Work request 1: Print the stretch of the article on GlaxoSmithKline from "2. Count 'em: 40" through "years to come.".
Work request 2: In the article on GlaxoSmithKline, what share of patients did Shingrix protect against herpes zoster in the first of its phase 3 trials?
Work request 3: Pick up the article on GlaxoSmithKline after its final sentence and keep it going.

Now, here's the good news: Glaxo's next-generation COPD/asthma therapies finally showed up after a number of subpar quarters where they struggled to gain insurer coverage and the attention of physicians.
Breo Ellipta (known as Relvar overseas), which has been on the market for a tad more than two years, had struggled to gain coverage from insurers in prior quarters, but that would appear to be a thing of the past. Sales in Q2 totaled £53 million (about $83 million), up from £41 million in the sequential first quarter. Anoro Ellipta also delivered steady growth to £15 million, up from £12 million in the sequential quarter. Although respiratory sales as a whole still declined because of Advair, they declined a lot less than expected -- and that's great news.
In fact, with Glaxo's HIV drugs Tivicay and Triumeq racking up sales, the company noted that growth from its new therapies is more than outpacing the lost revenue from Advair.
2. Count 'em: 40 new midstage and late-stage therapies in the pipeline
How do Big Pharma companies pull themselves out of a patent funk? They do what made them great in the first place: develop new therapies.
According to GlaxoSmithKline's report and management team, there are about 40 combined midstage and late-stage new molecular entities in development that should help the respiratory and vaccine giant grow for years to come.
One therapy worth keeping a close eye on is Shingrix, a vaccine now in phase 3 studies designed to protect against herpes zoster, better known as the shingles. Shingles is nothing more than a reactivation of the chicken pox within the body, which leads to very painful rashes and blistering. It's also very contagious.
In the first of seven phase 3 trials involving Shingrix it provided protection against herpes zoster in 97.2% of all patients. There was a higher incidence of grade 3 symptoms in 17% of Shingrix patients compared to just 3.2% of the placebo, but in terms of serious adverse events the profile of Shingrix and the placebo were similar. If approved, Shingrix could have blockbuster potential.
Glaxo's respiratory syncytial virus, or RSV, vaccine also generated promising results in phase 1 studies and is worth keeping a close eye on.
Long story short, Glaxo has plenty of catalysts in the offing to keep investors on their toes.
3. Glaxo's dividend remains steady
Lastly, GlaxoSmithKline (once again!) kept income investors happy by reiterating its guidance for approximately 80 pence in annual dividends between 2015 and 2017, along with a recently-declared 19 pence quarterly dividend.

Multi-view geometry data

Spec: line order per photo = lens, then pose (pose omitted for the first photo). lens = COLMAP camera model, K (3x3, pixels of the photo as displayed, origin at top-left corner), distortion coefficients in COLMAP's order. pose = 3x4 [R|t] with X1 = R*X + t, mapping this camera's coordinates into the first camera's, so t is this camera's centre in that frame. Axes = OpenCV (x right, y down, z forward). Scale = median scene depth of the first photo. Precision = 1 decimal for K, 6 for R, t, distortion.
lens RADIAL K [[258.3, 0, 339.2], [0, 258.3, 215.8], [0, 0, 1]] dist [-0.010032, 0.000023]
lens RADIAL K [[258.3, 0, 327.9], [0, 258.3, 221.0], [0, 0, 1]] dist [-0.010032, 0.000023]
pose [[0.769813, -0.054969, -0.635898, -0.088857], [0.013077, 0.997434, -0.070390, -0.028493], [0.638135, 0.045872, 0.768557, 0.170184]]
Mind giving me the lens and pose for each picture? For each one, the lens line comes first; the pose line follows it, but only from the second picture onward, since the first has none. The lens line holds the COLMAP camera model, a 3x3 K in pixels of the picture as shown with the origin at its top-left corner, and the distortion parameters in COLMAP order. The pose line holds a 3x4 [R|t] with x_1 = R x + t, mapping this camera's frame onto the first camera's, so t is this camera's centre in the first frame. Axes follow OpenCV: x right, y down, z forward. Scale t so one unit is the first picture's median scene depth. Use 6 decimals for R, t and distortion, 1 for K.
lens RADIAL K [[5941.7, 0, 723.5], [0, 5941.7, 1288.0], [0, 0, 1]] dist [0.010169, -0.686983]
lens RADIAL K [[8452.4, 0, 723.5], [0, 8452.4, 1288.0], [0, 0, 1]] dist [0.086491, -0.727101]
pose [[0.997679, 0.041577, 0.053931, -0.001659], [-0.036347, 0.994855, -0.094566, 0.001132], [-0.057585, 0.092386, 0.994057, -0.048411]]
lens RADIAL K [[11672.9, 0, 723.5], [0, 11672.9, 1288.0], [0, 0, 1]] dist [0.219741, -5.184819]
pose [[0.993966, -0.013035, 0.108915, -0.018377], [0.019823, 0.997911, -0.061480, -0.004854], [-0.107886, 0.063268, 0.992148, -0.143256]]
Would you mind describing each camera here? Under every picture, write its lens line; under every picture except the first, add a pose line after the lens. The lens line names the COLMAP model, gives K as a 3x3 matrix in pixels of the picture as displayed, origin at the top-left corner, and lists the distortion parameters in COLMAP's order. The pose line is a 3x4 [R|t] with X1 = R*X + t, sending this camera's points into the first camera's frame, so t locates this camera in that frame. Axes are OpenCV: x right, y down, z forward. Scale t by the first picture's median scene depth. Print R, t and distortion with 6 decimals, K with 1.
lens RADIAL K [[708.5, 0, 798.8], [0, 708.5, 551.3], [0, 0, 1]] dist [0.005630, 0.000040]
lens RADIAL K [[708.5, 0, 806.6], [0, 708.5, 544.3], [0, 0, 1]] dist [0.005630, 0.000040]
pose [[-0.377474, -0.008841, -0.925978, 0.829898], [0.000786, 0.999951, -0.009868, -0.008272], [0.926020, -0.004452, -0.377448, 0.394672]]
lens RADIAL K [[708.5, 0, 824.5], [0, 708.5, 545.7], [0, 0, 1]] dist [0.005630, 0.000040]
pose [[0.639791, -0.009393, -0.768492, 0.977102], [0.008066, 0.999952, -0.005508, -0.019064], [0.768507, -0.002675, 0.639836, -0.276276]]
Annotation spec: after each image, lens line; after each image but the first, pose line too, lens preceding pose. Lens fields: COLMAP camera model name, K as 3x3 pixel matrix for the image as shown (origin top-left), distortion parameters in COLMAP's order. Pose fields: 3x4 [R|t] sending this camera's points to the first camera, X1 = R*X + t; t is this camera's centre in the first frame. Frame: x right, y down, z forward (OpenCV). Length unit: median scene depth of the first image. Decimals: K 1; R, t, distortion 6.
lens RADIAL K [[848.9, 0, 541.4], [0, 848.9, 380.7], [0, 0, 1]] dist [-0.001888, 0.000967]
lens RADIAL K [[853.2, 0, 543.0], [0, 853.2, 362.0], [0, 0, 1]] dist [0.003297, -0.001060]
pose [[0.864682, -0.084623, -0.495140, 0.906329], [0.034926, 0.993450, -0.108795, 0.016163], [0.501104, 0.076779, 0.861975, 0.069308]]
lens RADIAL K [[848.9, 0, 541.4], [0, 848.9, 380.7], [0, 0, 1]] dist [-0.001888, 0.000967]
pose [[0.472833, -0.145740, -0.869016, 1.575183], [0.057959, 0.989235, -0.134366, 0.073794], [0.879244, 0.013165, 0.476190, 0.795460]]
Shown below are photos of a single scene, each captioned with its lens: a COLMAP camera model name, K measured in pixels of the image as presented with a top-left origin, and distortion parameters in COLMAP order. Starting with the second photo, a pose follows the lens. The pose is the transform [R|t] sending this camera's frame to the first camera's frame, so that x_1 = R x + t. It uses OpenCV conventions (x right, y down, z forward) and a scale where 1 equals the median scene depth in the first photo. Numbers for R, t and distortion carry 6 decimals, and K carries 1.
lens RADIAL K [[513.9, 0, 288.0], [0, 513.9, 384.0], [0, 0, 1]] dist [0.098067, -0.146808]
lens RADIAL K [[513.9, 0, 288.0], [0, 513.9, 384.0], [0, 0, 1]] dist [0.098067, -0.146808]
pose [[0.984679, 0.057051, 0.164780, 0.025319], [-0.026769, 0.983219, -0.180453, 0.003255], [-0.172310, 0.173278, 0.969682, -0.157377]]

Expected output 1:
2. Count 'em: 40 new midstage and late-stage therapies in the pipeline
How do Big Pharma companies pull themselves out of a patent funk? They do what made them great in the first place: develop new therapies.
According to GlaxoSmithKline's report and management team, there are about 40 combined midstage and late-stage new molecular entities in development that should help the respiratory and vaccine giant grow for years to come.

Expected output 2: 97.2% of all patients.

Expected output 3:
GlaxoSmithKline's dividend is a very important reason why investors give the company some leeway and time to turn itself around. At a current yield of 5.7%, Glaxo's yield is nearly triple what the average S&P 500 company yields, and it's a savior of retirees and pre-retirees in the current low interest rate environment. Knowing that Glaxo's dividend should remain undisturbed through 2017, according to management, has to be a huge relief for investors.
Is it time to buy GlaxoSmithKline?
Now for the big question: following its better than expected earnings report, can you safely buy GlaxoSmithKline once again?
Despite the markedly better results from Breo Ellipta, its strong HIV growth, and its robust pipeline, I'm not convinced yet that the worst is over.
In my opinion, the respiratory space is getting highly competitive, and no one has any concrete idea as to when a generic Advair competitor will emerge. When one does, though, Glaxo could lose $2 billion-$3 billion in sales within 12 months. Though lost revenue from a generic introduction of Advair has been long expected, when it does come about it's going to be quite the shock to investors and the company's bottom-line.
It also makes me question whether Glaxo's current payout is truly sustainable. Remember, a cut to the company's dividend could be painful for investors since Glaxo's dividend is very much a reason why its stock price hasn't fallen further despite previous quarters of earnings weakness.
GlaxoSmithKline has transformed into a stock where I'll need to see its growth expectations become a reality before I'll believe them. As such, I'd suggest patiently waiting out the company's bumps in the road on the sidelines.